An extensive new report from EY (Ernst & Young LLP) on the current state of the property and casualty (P&C) commercial insurance market in Canada notes that the commercial automobile and commercial property lines of business alone generated premiums over $24-billion in 2024. These are forecast to grow significantly in the coming years as demand increases, as well.

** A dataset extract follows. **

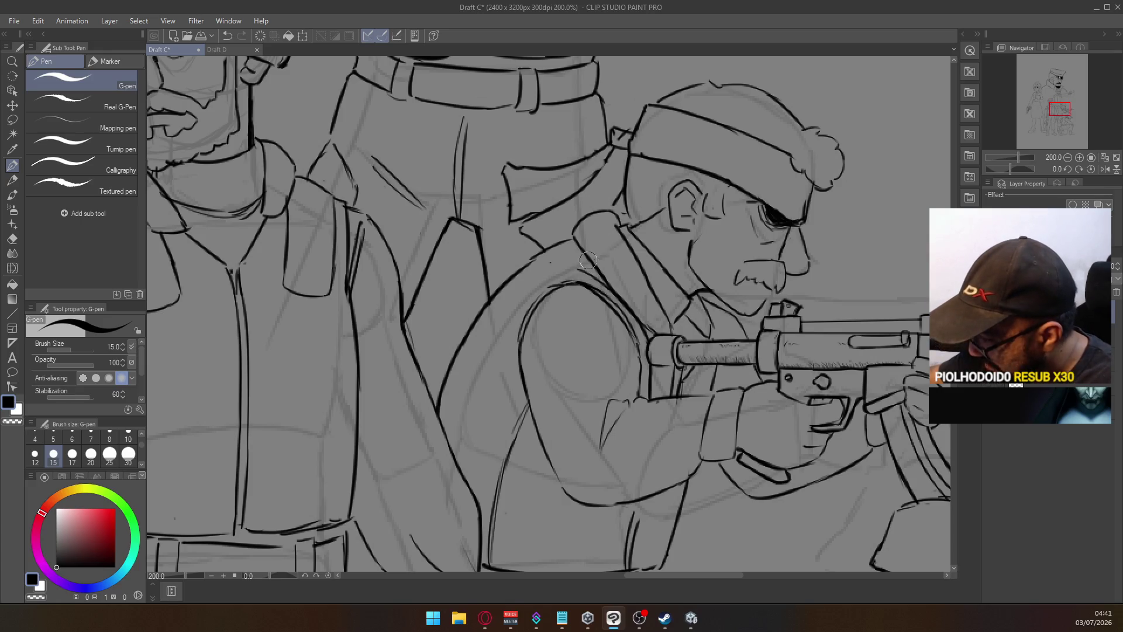
scroll(588, 256, down, 4)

“The convergence of economic pressures, regulatory changes, an evolving competitive landscape and technological advancements is significantly revolutionizing P&C commercial insurance,” the firm writes. “Insurers must embrace innovation and adapt their strategies.” 

Interest rates 

The report looks at distribution, underwriting and pricing, claims and back-office enablement, noting that the commercial insurance market is deeply influenced by macroeconomic factors – variables which shape insurers investment strategies, underwriting and pricing. “Where interest rates have been steadily declining over the past year, insurers face increased pressure on investment income,” the report states.

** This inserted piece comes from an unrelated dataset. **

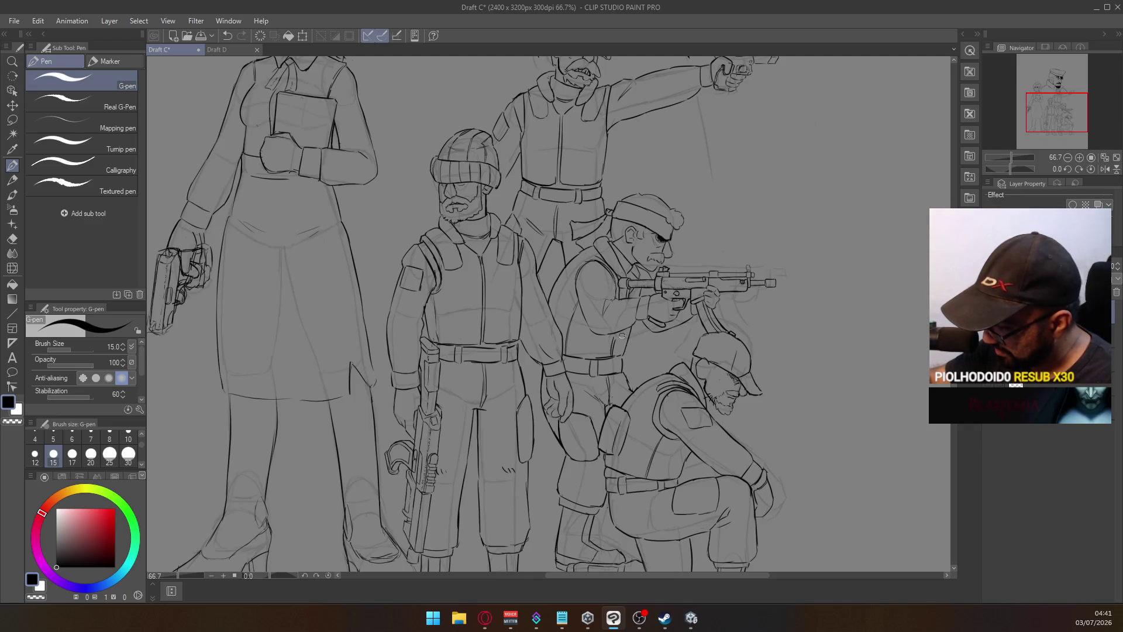
Erase rough cuff ink and draw a short line where the cuff meets the belt
scroll(545, 362, up, 4)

Entitled Commercial insurance reimagined: Driving growth through innovation and resilience in Canada, the report looks at pricing (firm, although broader conditions are easing), reinsurance, tariffs, evolving risks including climate change and natural disasters, product innovation and includes a regulatory outlook.

It notes initiatives gaining momentum, including the use of modular policies, real-time risk data, growing use of parametric insurance and the movement towards the use of more simplified language.

Parametric insurance 

Other sections include a discussion about reinsurance costs, product innovation, future business models and the ways brokers are deepening their strategic role in the evolving distribution and product landscape: 79 per cent of brokers say they are proactively informing clients about emerging risks and exposures as part of maintaining their status as trusted advisors while 41 per cent of insurers say they are prioritizing digital empowerment for agents and brokers.

In addition to parametric insurance usage rising, they also say there is a rise in usage-based or on-demand insurance models. Still, they say 50 per cent of gig workers in Canada who rely solely on gig income, lack insurance coverage for their business. The wide-ranging report also examines talent shortages, agentic artificial intelligence and a number of other topics, as well.

“The Canadian commercial insurance landscape is undergoing a profound transformation, driven by technological advancements, evolving economic pressures and shifting regulatory requirements,” they conclude. “The industry’s future will depend on insurers’ ability to innovate and adapt to these dynamic forces while maintaining resilience and customer-centricity.” 

Pricing trends 

Property: According to the report, property rates decreased by three per cent, year-over-year, in the fourth quarter of 2024, driven by market capacity and increased competition. They say potential increases may be on the horizon, due to natural catastrophe losses, tariffs on steel and aluminum and claims severity.

Cyber: EY says cyber insurance rates decreased by three per cent during the same period, thanks to increased market capacity. Rates in this segment are expected to remain stable.

Casualty: Rates fell by two per cent in the fourth quarter of 2024, driven lower by strong competition and insurers’ appetite for growth in the segment. “The market is expected to remain stable to softening, with competition driving rate reduction for well-managed accounts,” they write. “However, rising repair and liability costs in commercial auto, along with concerns over reserve adequacy, may put upward pressure on future pricing.” 

Financial and professional lines: Rates fell three per cent during the period, driven by increased capacity from new entrants and competitive market conditions. Rates are expected to remain competitive. Continued rate improvements are expected in directors and officers’ coverage with excess capacity keeping overall rates down.